Utforska = Explore. We did verify this first with an online translator, then with a couple of real live Swedes. Hopefully they weren’t just being nice because we already ordered the license plate.

Irrational numbers

Just when I think the directions are clear and I know where I should be going, I feel lost. This can be said of my writing these days as well as in life. It all makes so much sense from the big picture view. Yet when you get into the details and try to figure out how they might possibly fit together, it all gets fuzzy. The more you know, the less you know. You know?

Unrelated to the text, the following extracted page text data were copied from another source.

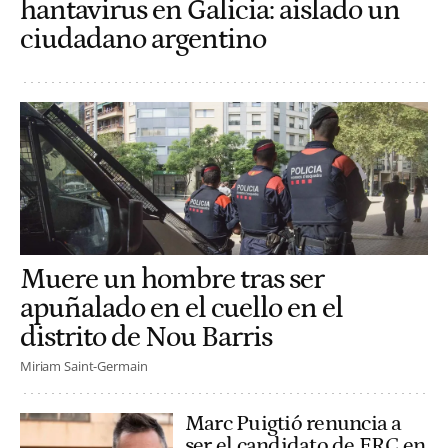
hantavirus en Galicia: aislado un
ciudadano argentino
Muere un hombre tras ser
apuñalado en el cuello en el
distrito de Nou Barris
Miriam Saint-Germain
Marc Puigtió renuncia a
ser el candidato de ERC en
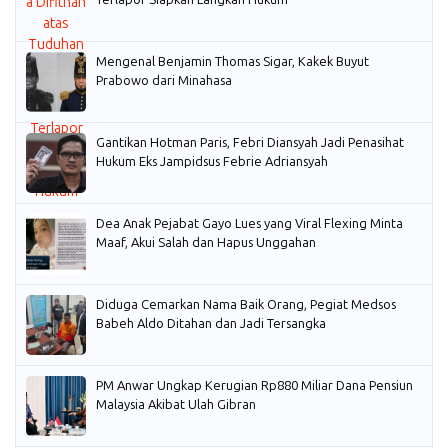
Mengenal Benjamin Thomas Sigar, Kakek Buyut
Prabowo dari Minahasa
Gantikan Hotman Paris, Febri Diansyah Jadi Penasihat
Hukum Eks Jampidsus Febrie Adriansyah
Dea Anak Pejabat Gayo Lues yang Viral Flexing Minta
Maaf, Akui Salah dan Hapus Unggahan
Diduga Cemarkan Nama Baik Orang, Pegiat Medsos
Babeh Aldo Ditahan dan Jadi Tersangka
PM Anwar Ungkap Kerugian Rp880 Miliar Dana Pensiun
Malaysia Akibat Ulah Gibran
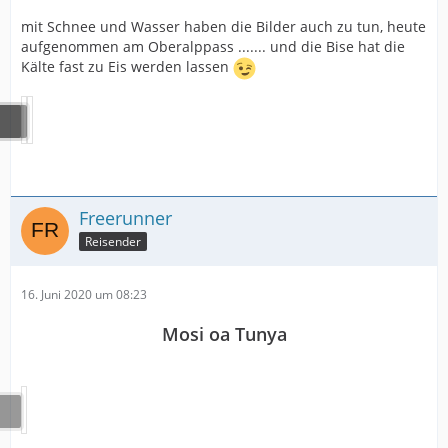
mit Schnee und Wasser haben die Bilder auch zu tun, heute
aufgenommen am Oberalppass ....... und die Bise hat die
Kälte fast zu Eis werden lassen
Freerunner
Reisender
16. Juni 2020 um 08:23
Mosi oa Tunya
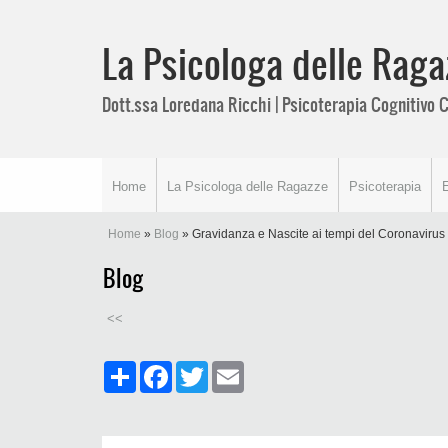
La Psicologa delle Raga
Dott.ssa Loredana Ricchi | Psicoterapia Cognitiv
Home
La Psicologa delle Ragazze
Psicoterapia
Home
»
Blog
» Gravidanza e Nascite ai tempi del Coronavirus
Blog
<<
Share
Facebook
Twitter
Email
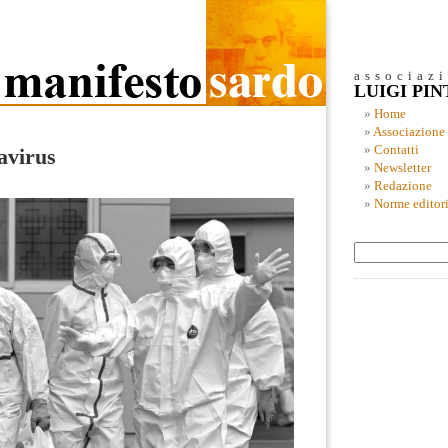
associaz
LUIGI PI
Home
Associazione
Contatti
avirus
Newsletter
Redazione
Norme editori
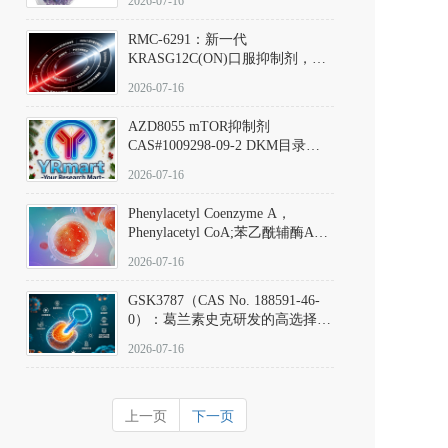
2026-07-16
Hydrochloride实验方法步骤SOP
RMC-6291：新一代
KRASG12C(ON)口服抑制剂，
RMC-6291
2026-07-16
(Elironrasib)CAS#2641998-63-0
AZD8055 mTOR抑制剂
CAS#1009298-09-2 DKM目录号
D801555：一种强效双靶向mTOR
2026-07-16
激酶抑制剂的深度剖析
Phenylacetyl Coenzyme A，
Phenylacetyl CoA;苯乙酰辅酶A
CAS#7532-39-0 目录号D944626
2026-07-16
GSK3787（CAS No. 188591-46-
0）：葛兰素史克研发的高选择
性、不可逆共价PPARδ特异性拮
2026-07-16
抗剂，被广泛视为研究PPARδ核
受体生理功能、信号通路验证及
靶点药理机制的金标准化学探
上一页
下一页
针。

In the first semester of my sophomore year in college I took Physics 212. Until then I thought I knew math. Two weeks into that course I realized I knew nothing. We worked with integrals that only approached a limit, but never actually got to their end destination. Instead of equaling an actual number, they just got smaller and smaller forever but the sum of the rapidly diminishing solutions was only an approximation. It was deeply unsatisfying. How can a solution not actually be the real answer and how could that possibly be useful? I had to just accept the concept and move on even though I did not understand the underlying theory. I still don’t.

What I should have realized then is that math is always the simplest way to say anything. What better description for the way life really works could there possibly be? We can see the answer, the end goal, the gate to Nirvana, but we can never actually get there. And the closer we get, the farther the journey seems. Just trying losing that last five pounds of baby weight and you will understand what I mean.

Part of the joy in historical research is getting lost in the detail. Each piece of information leads to another idea, another fact that leads to another, and another, like an endless trail of breadcrumbs. Each individual element is interesting, titillating in its own way and feels like a treasure, but it is so easy to amass a great pile of facts and forget the actual reason for researching. Giving into the search and losing one’s bearings, just a little, is when the best material comes to light. That is why it is so hard, and a bit disappointing to get back on track and take the big picture view. Sure it makes more sense, but it lacks adventure.

So right now I am awash in dates and details, character flaws and chapters with no ending. I am more lost than I care to be. I cannot seem to step back far enough for a bit of clarity. A good part of me wants to move on, pick a new subject and be a bit reckless. The rest of me is hoping that, like Physics 212, I can trudge my way through the diminishing returns and reach a point where I can approximate a solution.

At the end of that semester I was no longer thought I knew a thing about math, but I did understand more fully what I was capable of doing. Even now that C that I earned is one of my prouder moments. I hope at some point I can look back at this period in my life and say it too was one of my better endeavors.